Dores de cabeça, enjoo, vômitos, perda de orientação e perda momentânea da visão são alguns dos sintomas nos primeiros dias, até se acostumar à altitude. Por isso, a subida a um vulcão é indicada para quem já estiver pelo menos há quatro ou cinco dias no local e equipado com roupas, luvas e gorros adequados para suportar temperaturas abaixo de zero, variando entre -15ºC e -25ºC, pelo menos, além de fortes rajadas de vento, que podem chegar a cem quilômetros por hora. E, apesar das chuvas serem raras no Atacama, é comum nevar durante a subida a um dos vulcões.

A jornalista viajou a convite do Tierra Atacama e da LAN Linhas Aéreas

Para ir

Quem leva

A LAN Linhas Aéreas – www.lan.com ou (11) 2121-9000 – tem voo diário a partir de São Paulo, via Santiago, até Calama. Valor médio a partir de US$ 600 (ida e volta).

A TAM Linhas Aéreas – www.tam.com.br ou 4002-5700 (capitais) e 0800 570 5700 (demais localidades) – também opera o trecho até Santiago – a partir de lá a conexão é com a LAN. O preço da passagem Curitiba – Calama sai por US$ 518 (tarifa válida para estada mínima de dois dias no destino no período até 17 de julho e de 2 de dezembro a 6 de fevereiro).

Sugestões de pacotes

Pela Maktour – (11) 3818.2222 ou www.maktour.com.br

Aventura Gastronômica (2 a 7 de agosto). Valor por pessoa em apartamento duplo: US$ 2.953. Inclui aéreo (a partir de SP), cinco noites no Tierra Atacama (all inclusive, com programação especial para o evento), uma noite no The Ritz Carlton, em Santiago, com café, traslados e seguro viagem.

Dias de Vinho (27 a 30 de agosto). Valor por pessoa em apartamento duplo: US$ 2.036. Inclui aéreo (a partir de SP), três noites no Tierra Atacama (all inclusive, com programação especial para o evento), uma noite no The Ritz Carlton, em Santiago, com café, traslados e seguro viagem.

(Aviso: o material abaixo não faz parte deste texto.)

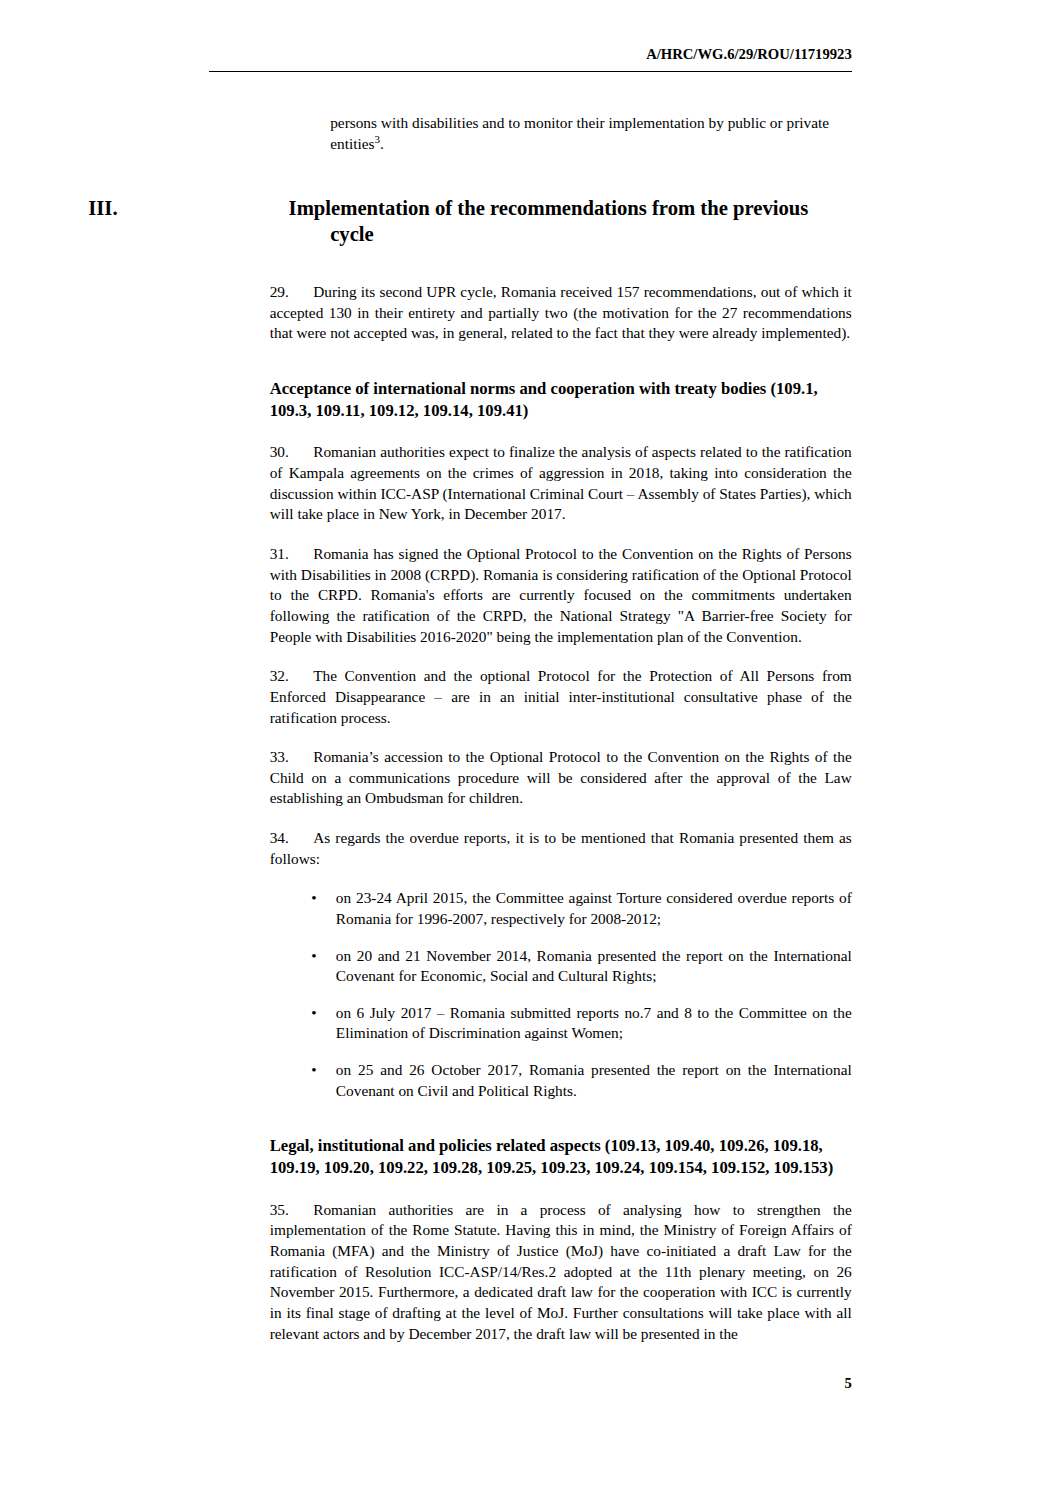A/HRC/WG.6/29/ROU/11719923
persons with disabilities and to monitor their implementation by public or private entities3.
III. Implementation of the recommendations from the previous cycle
29. During its second UPR cycle, Romania received 157 recommendations, out of which it accepted 130 in their entirety and partially two (the motivation for the 27 recommendations that were not accepted was, in general, related to the fact that they were already implemented).
Acceptance of international norms and cooperation with treaty bodies (109.1, 109.3, 109.11, 109.12, 109.14, 109.41)
30. Romanian authorities expect to finalize the analysis of aspects related to the ratification of Kampala agreements on the crimes of aggression in 2018, taking into consideration the discussion within ICC-ASP (International Criminal Court – Assembly of States Parties), which will take place in New York, in December 2017.
31. Romania has signed the Optional Protocol to the Convention on the Rights of Persons with Disabilities in 2008 (CRPD). Romania is considering ratification of the Optional Protocol to the CRPD. Romania's efforts are currently focused on the commitments undertaken following the ratification of the CRPD, the National Strategy "A Barrier-free Society for People with Disabilities 2016-2020" being the implementation plan of the Convention.
32. The Convention and the optional Protocol for the Protection of All Persons from Enforced Disappearance – are in an initial inter-institutional consultative phase of the ratification process.
33. Romania’s accession to the Optional Protocol to the Convention on the Rights of the Child on a communications procedure will be considered after the approval of the Law establishing an Ombudsman for children.
34. As regards the overdue reports, it is to be mentioned that Romania presented them as follows:
on 23-24 April 2015, the Committee against Torture considered overdue reports of Romania for 1996-2007, respectively for 2008-2012;
on 20 and 21 November 2014, Romania presented the report on the International Covenant for Economic, Social and Cultural Rights;
on 6 July 2017 – Romania submitted reports no.7 and 8 to the Committee on the Elimination of Discrimination against Women;
on 25 and 26 October 2017, Romania presented the report on the International Covenant on Civil and Political Rights.
Legal, institutional and policies related aspects (109.13, 109.40, 109.26, 109.18, 109.19, 109.20, 109.22, 109.28, 109.25, 109.23, 109.24, 109.154, 109.152, 109.153)
35. Romanian authorities are in a process of analysing how to strengthen the implementation of the Rome Statute. Having this in mind, the Ministry of Foreign Affairs of Romania (MFA) and the Ministry of Justice (MoJ) have co-initiated a draft Law for the ratification of Resolution ICC-ASP/14/Res.2 adopted at the 11th plenary meeting, on 26 November 2015. Furthermore, a dedicated draft law for the cooperation with ICC is currently in its final stage of drafting at the level of MoJ. Further consultations will take place with all relevant actors and by December 2017, the draft law will be presented in the
5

Pela Interpoint – (11) 3087.9400 ou www.interpoint.com.br

Aventura Gastronômica (2 a 7 de agosto). Valor por pessoa em apartamento duplo: US$ 2.683. Inclui aéreo (a partir de SP), cinco noites no Tierra Atacama (all inclusive, com programação especial para o evento), traslados e seguro viagem.

Promoção Dias de Vinho (27 a 30 de agosto). Valor por pes,soa em apartamento duplo: US$ 1.932. Inclui aéreo (a partir de SP), três noites no Tierra Atacama (all inclusive, com programação especial para o evento), traslados e seguro viagem.